* [What is needed] Reproduce the data verbatim from the line that contains "Annotation spec: after" through the end of the data, including both ends. Leave the pictures out.

• • •

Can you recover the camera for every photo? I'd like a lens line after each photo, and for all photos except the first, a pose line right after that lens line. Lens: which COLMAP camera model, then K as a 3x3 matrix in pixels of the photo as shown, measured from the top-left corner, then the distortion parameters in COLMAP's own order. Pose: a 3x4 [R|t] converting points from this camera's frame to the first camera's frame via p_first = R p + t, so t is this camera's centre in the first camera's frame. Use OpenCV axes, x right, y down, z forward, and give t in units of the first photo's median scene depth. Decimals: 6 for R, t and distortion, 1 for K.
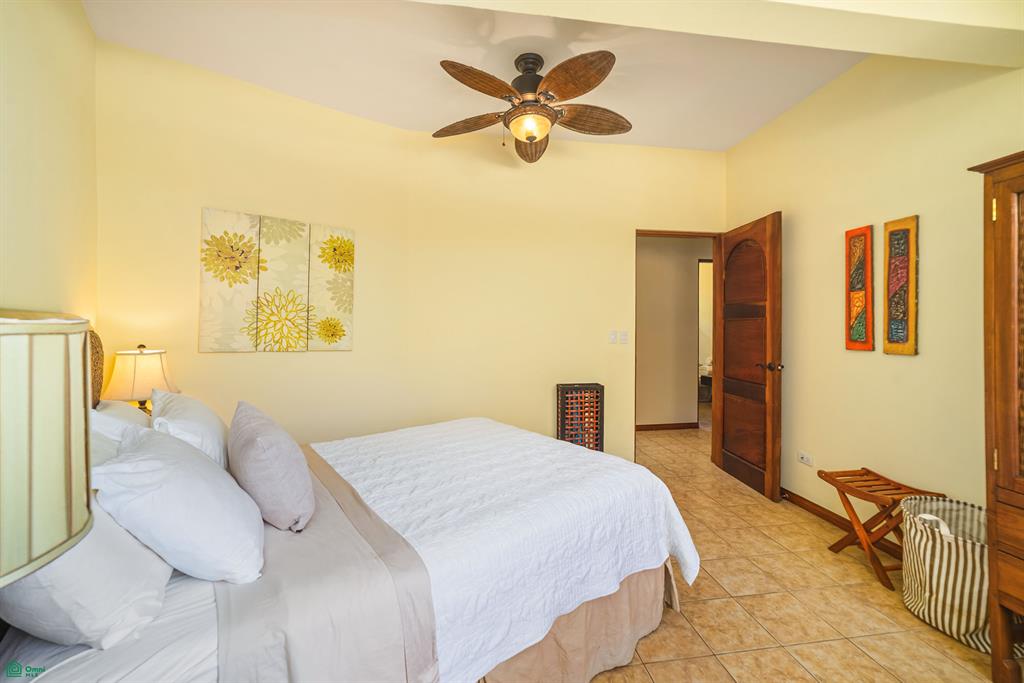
lens RADIAL K [[397.8, 0, 515.8], [0, 397.8, 334.0], [0, 0, 1]] dist [0.001046, 0.000137]
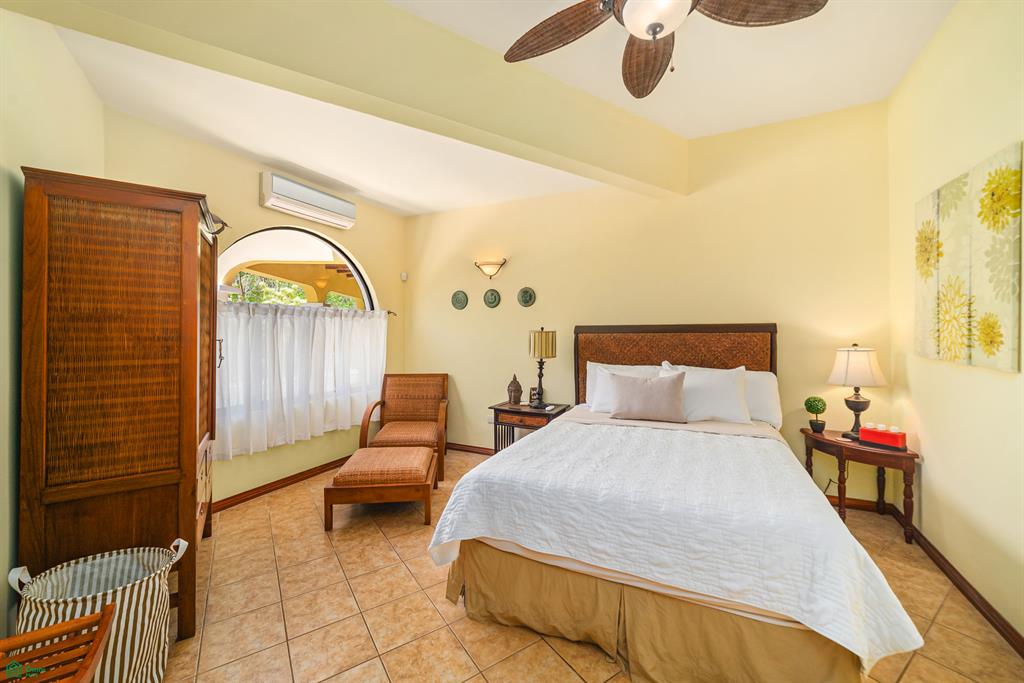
lens RADIAL K [[397.8, 0, 513.9], [0, 397.8, 331.7], [0, 0, 1]] dist [0.001046, 0.000137]
pose [[-0.899746, 0.007062, -0.436358, 0.465510], [-0.000909, 0.999837, 0.018054, -0.025147], [0.436414, 0.016640, -0.899592, 1.338082]]
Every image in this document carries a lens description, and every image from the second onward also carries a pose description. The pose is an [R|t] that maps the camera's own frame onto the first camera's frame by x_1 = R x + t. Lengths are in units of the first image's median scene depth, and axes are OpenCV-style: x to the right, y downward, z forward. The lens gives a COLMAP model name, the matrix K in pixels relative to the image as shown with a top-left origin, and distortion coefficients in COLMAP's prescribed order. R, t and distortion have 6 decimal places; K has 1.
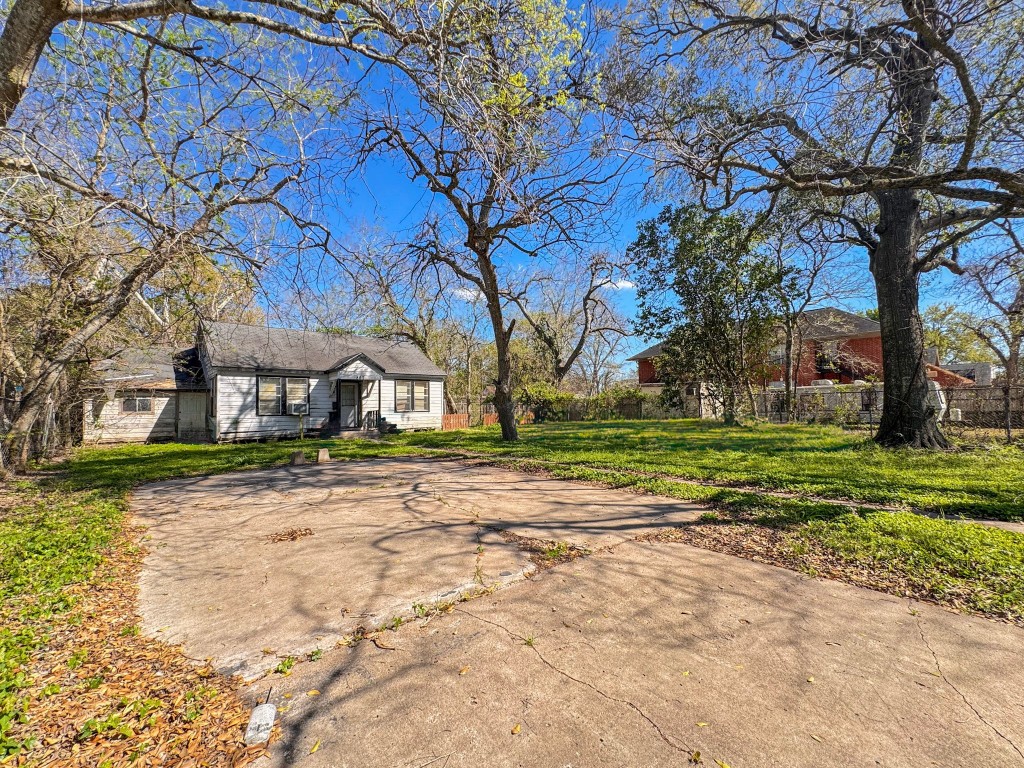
lens RADIAL K [[433.6, 0, 511.4], [0, 433.6, 388.8], [0, 0, 1]] dist [-0.000164, -0.000017]
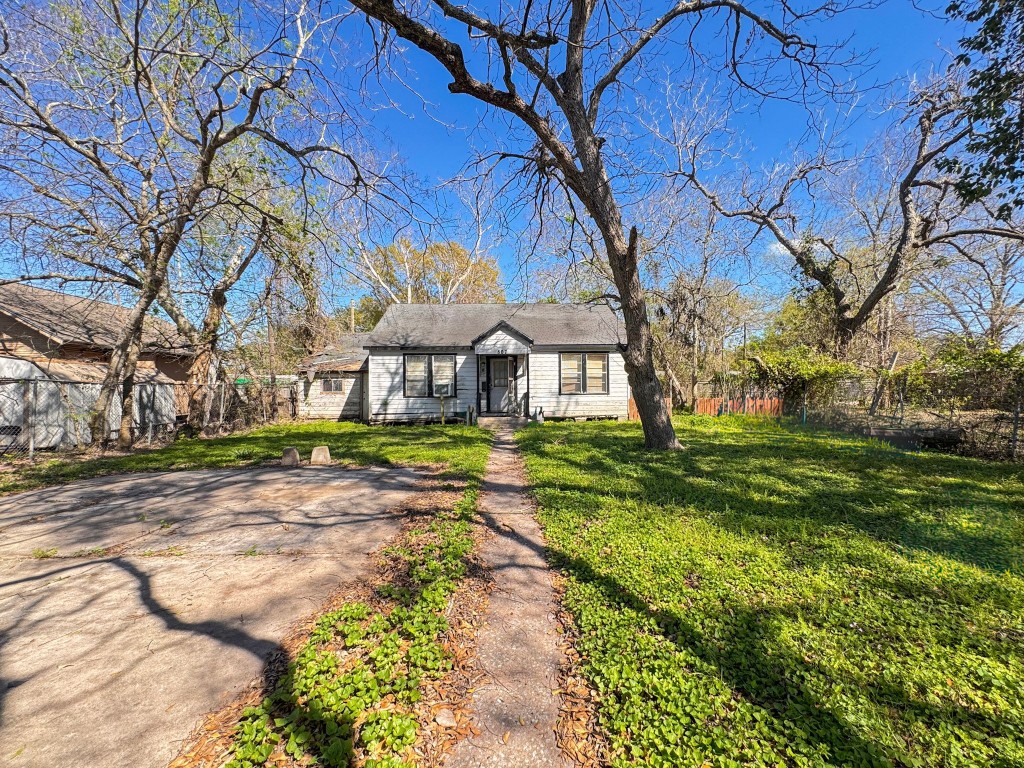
lens RADIAL K [[433.6, 0, 512.7], [0, 433.6, 379.2], [0, 0, 1]] dist [-0.000164, -0.000017]
pose [[0.779251, -0.007596, -0.626666, 0.182174], [0.025967, 0.999459, 0.020175, 0.010194], [0.626174, -0.031994, 0.779027, 0.400288]]
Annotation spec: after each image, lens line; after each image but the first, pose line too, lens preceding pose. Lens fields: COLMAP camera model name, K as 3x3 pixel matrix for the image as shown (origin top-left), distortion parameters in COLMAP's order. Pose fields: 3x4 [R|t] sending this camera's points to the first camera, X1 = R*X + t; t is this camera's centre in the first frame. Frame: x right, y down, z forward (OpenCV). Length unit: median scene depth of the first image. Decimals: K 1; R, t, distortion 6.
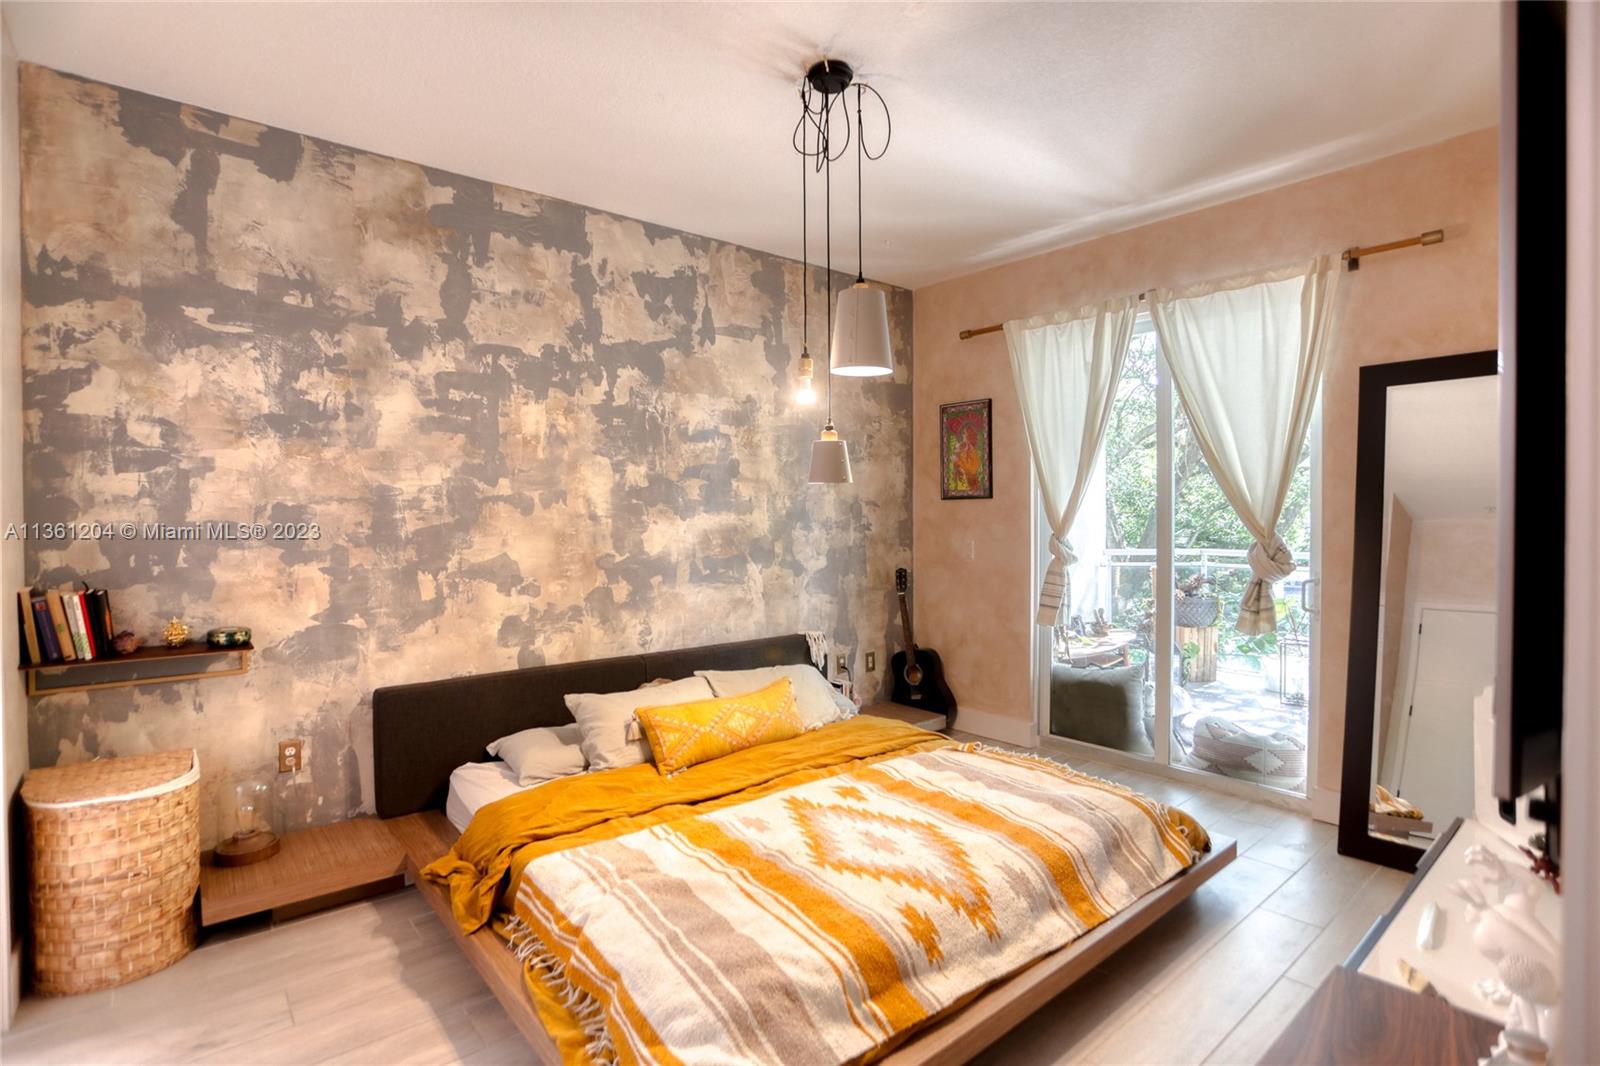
lens RADIAL K [[785.1, 0, 799.8], [0, 785.1, 522.7], [0, 0, 1]] dist [-0.066179, 0.027098]
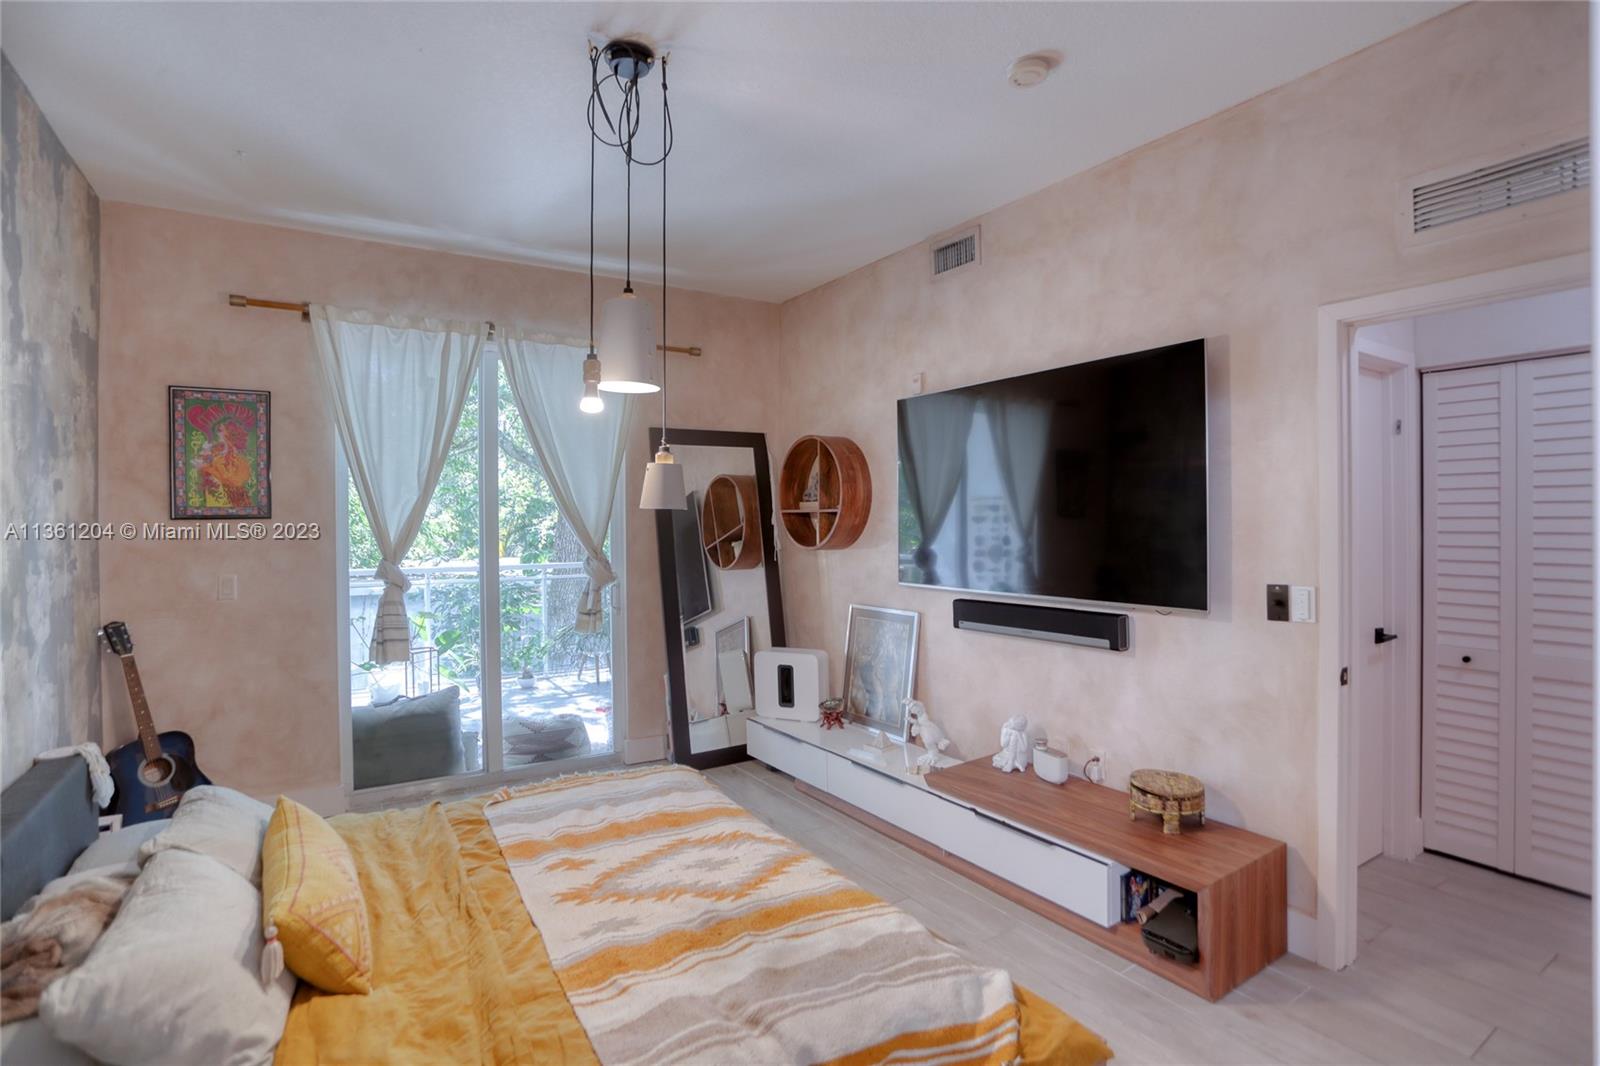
lens RADIAL K [[785.1, 0, 807.8], [0, 785.1, 517.6], [0, 0, 1]] dist [-0.066179, 0.027098]
pose [[0.121656, 0.005456, 0.992557, -0.621293], [0.019474, 0.999779, -0.007882, -0.021733], [-0.992381, 0.020288, 0.121523, 0.516180]]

• • •

* [Task result]
Annotation spec: after each image, lens line; after each image but the first, pose line too, lens preceding pose. Lens fields: COLMAP camera model name, K as 3x3 pixel matrix for the image as shown (origin top-left), distortion parameters in COLMAP's order. Pose fields: 3x4 [R|t] sending this camera's points to the first camera, X1 = R*X + t; t is this camera's centre in the first frame. Frame: x right, y down, z forward (OpenCV). Length unit: median scene depth of the first image. Decimals: K 1; R, t, distortion 6.
lens RADIAL K [[785.1, 0, 799.8], [0, 785.1, 522.7], [0, 0, 1]] dist [-0.066179, 0.027098]
lens RADIAL K [[785.1, 0, 807.8], [0, 785.1, 517.6], [0, 0, 1]] dist [-0.066179, 0.027098]
pose [[0.121656, 0.005456, 0.992557, -0.621293], [0.019474, 0.999779, -0.007882, -0.021733], [-0.992381, 0.020288, 0.121523, 0.516180]]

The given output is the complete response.